Oxidant stress mechanism of homocysteine potentiating Con A-induced proliferation in murine splenic T lymphocytes

Objective: An elevated plasma homocysteine (Hcy) level is considered an independent risk factor for atherosclerosis. However, the mechanisms by which hyperhomocysteinemia induces atherosclerosis are only partially understood. The effect of Hcy on T lymphocyte proliferation and its mechanisms were examined in normal and hyperhomocysteinemia ApoE-knockout mice.
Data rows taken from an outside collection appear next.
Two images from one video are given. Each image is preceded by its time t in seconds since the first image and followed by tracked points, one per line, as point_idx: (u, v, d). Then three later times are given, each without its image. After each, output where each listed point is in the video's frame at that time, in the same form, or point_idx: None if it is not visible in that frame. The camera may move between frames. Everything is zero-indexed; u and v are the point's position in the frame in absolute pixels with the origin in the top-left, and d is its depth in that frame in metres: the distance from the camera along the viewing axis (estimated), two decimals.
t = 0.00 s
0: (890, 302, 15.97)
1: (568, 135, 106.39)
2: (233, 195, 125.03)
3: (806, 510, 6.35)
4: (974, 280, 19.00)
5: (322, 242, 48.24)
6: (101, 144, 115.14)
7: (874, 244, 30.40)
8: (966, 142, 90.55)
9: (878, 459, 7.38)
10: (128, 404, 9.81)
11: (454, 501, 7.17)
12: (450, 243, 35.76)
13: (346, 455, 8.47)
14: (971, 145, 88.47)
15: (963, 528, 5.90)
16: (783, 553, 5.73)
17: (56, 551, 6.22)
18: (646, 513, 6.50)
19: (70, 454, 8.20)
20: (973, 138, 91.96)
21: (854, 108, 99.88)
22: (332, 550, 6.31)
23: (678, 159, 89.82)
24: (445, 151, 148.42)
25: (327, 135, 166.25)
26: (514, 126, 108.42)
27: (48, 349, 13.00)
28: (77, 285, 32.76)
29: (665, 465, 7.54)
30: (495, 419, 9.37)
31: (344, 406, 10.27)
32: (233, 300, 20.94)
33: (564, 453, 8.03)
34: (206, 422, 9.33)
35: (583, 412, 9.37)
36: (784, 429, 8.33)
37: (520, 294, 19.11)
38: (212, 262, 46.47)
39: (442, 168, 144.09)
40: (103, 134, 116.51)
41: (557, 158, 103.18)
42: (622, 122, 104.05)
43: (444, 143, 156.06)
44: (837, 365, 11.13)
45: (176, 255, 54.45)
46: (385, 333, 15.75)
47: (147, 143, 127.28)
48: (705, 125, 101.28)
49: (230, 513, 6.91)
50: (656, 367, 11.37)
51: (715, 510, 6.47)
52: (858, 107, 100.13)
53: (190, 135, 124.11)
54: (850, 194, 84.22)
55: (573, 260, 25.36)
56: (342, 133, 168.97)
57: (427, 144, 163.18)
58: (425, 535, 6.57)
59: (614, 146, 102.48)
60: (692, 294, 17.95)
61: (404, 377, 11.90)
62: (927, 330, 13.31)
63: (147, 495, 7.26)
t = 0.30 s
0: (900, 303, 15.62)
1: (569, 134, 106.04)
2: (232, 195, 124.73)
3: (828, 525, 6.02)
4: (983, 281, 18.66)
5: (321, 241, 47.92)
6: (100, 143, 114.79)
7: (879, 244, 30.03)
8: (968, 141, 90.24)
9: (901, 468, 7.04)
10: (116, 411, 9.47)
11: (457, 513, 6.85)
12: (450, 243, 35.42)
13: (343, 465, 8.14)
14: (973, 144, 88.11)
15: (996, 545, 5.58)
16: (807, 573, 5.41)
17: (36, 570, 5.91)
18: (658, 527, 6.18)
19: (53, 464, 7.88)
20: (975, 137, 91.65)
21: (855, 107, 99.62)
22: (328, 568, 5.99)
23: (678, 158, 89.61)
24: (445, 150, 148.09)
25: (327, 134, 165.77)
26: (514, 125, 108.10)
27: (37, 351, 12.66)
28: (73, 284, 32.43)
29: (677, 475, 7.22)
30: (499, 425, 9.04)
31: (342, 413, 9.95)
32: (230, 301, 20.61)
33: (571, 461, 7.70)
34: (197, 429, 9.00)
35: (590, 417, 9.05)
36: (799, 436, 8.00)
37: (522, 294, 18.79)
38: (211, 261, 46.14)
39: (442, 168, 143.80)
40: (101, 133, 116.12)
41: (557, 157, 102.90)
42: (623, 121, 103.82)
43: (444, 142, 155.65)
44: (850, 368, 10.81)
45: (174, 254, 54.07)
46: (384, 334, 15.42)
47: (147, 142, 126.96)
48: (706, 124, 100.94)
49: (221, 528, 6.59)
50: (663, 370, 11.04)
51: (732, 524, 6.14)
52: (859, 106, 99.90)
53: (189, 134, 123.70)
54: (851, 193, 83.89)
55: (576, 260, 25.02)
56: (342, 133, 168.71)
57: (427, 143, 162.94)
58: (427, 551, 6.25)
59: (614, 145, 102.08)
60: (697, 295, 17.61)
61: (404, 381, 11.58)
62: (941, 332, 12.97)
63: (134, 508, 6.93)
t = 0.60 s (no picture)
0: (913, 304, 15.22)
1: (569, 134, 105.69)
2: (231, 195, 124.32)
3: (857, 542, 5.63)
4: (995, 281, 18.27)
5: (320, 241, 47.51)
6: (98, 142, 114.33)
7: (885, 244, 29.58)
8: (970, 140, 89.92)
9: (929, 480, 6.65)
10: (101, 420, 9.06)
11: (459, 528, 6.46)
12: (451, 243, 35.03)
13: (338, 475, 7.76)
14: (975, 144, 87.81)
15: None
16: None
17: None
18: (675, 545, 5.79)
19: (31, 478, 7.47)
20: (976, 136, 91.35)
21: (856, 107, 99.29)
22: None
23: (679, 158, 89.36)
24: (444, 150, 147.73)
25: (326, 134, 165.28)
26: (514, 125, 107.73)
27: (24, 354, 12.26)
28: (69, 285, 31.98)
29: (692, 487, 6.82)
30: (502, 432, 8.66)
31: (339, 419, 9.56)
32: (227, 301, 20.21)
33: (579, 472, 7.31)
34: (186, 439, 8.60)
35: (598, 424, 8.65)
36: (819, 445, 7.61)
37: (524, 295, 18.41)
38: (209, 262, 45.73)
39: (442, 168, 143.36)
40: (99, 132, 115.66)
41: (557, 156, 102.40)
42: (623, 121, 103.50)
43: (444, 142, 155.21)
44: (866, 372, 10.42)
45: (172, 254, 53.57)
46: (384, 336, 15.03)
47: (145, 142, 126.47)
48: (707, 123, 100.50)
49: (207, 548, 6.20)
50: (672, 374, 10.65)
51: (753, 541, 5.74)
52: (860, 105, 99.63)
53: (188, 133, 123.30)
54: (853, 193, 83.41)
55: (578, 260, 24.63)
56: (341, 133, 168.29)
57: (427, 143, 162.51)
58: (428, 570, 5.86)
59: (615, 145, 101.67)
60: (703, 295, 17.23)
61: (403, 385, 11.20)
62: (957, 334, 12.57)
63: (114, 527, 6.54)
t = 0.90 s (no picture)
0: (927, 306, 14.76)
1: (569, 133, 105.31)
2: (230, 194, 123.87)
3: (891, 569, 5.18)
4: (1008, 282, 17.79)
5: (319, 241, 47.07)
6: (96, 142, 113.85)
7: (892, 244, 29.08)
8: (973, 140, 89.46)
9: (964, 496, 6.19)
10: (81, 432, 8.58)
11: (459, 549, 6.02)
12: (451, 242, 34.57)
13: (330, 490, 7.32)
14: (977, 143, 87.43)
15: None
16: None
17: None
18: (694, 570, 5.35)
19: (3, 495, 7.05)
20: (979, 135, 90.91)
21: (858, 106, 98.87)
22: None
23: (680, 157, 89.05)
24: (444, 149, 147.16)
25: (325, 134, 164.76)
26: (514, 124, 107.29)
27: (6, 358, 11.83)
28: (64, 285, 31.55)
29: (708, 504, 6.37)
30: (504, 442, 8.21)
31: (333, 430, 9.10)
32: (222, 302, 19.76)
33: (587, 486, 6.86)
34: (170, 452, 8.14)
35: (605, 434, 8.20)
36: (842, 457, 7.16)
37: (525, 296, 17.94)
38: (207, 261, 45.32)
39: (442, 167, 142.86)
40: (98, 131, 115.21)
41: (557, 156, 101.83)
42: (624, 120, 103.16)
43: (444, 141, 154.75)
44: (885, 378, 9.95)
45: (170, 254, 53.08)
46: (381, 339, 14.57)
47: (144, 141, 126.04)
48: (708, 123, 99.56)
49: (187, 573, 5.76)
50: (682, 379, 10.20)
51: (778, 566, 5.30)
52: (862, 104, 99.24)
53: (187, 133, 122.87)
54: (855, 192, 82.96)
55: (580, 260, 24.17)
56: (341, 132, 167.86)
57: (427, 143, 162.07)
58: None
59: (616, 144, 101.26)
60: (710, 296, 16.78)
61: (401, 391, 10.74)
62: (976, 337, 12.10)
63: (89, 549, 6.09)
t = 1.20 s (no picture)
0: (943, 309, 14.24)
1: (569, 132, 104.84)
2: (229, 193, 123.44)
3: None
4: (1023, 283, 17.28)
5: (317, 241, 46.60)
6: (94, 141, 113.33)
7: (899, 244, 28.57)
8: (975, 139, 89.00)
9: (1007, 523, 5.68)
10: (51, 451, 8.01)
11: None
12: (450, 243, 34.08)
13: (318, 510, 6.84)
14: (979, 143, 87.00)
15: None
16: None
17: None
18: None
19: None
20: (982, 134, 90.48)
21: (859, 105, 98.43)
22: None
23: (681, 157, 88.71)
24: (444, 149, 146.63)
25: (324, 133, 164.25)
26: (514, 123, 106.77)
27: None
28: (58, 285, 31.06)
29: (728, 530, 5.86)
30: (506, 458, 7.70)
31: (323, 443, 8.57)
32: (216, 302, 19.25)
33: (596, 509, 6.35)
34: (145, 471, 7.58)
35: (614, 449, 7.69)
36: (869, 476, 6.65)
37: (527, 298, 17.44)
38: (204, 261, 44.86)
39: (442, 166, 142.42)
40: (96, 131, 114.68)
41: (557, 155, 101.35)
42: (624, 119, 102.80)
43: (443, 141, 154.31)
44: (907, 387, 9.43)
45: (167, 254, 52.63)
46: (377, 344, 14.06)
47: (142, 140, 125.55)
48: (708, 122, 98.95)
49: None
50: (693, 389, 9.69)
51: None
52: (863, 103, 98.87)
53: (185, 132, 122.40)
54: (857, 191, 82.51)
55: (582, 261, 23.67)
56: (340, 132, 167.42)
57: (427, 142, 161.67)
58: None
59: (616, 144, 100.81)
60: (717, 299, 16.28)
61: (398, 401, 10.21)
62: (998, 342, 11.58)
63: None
Methods: The mouse splenic T-cells were treated with Hcy, related compounds and/or antioxidants in the presence or absence of Concanavalin A (Con A). DNA synthesis, cell apoptosis, interleukin-2 level and production of reactive oxygen species (ROS) were measured. Results: Hcy (0.3–3.0 mM) and related compounds with thiol (–SH), such as cysteine and glutathione significantly potentiated Con A-induced proliferation and partially inhibited apoptosis in T lymphocytes, but it had no direct effect on resting T lymphocyte. ApoE-knockout mice with hyperhomocysteinemia (the level of plasma Hcy was 20.3±2.9 vs. 2.6±0.6 μM in control group, P<0.05) had a significant promotion of T-cell proliferation in response to Con A. Hcy (0.3–3.0 mM) also increased the intracellular ROS. Radical scavengers reduced Hcy effect. Conclusions: These data indicate that ROS generated by thiol (–SH) of Hcy auto-oxidation are involved in Hcy effect on Con A-induced T lymphocyte proliferation. These findings suggest a novel mechanism may be involved in chronic inflammatory progression of atherosclerosis with hyperhomocysteinemia.